Examine each line of the data. Copy those that contain the string "Schneidbretter".

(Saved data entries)
=== Section Start ===

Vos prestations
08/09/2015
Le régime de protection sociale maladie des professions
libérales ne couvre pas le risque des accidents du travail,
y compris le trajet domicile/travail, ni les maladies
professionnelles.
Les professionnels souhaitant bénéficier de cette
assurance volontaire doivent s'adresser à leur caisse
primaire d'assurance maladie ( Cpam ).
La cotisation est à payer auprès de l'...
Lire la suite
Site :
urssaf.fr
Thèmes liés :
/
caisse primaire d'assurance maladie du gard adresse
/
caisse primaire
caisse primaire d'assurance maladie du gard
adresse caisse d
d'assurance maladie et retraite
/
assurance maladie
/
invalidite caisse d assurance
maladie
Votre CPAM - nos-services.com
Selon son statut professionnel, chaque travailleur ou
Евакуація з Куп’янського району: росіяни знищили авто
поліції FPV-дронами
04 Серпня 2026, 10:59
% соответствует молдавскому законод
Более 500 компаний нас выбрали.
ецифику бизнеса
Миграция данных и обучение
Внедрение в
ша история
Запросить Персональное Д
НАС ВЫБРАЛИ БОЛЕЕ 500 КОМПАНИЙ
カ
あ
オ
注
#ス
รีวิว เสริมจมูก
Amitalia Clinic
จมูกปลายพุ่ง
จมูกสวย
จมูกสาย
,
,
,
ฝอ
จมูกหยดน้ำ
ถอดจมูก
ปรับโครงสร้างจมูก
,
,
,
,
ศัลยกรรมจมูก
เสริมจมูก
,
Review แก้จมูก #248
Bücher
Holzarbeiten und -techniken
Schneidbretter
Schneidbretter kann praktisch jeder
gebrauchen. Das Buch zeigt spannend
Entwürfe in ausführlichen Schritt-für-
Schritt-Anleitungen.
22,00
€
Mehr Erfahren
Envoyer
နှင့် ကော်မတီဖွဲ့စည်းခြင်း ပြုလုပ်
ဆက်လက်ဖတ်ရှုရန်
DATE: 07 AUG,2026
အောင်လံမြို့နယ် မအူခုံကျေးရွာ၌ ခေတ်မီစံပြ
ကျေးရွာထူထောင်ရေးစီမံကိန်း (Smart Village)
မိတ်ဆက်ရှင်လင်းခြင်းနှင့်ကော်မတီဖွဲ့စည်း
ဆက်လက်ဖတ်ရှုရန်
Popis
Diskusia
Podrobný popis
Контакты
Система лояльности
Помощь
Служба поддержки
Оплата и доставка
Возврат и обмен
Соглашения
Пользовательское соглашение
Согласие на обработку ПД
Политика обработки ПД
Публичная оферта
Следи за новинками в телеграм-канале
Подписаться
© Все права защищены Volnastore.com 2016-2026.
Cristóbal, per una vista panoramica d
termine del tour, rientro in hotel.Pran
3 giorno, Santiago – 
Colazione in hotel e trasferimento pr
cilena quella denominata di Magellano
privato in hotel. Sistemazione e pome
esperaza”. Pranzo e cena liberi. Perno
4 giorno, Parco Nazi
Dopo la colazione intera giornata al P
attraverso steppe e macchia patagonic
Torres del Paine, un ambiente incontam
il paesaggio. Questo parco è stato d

=== Section End ===

* _YOUR RESPONSE_
Schneidbretter
Schneidbretter kann praktisch jeder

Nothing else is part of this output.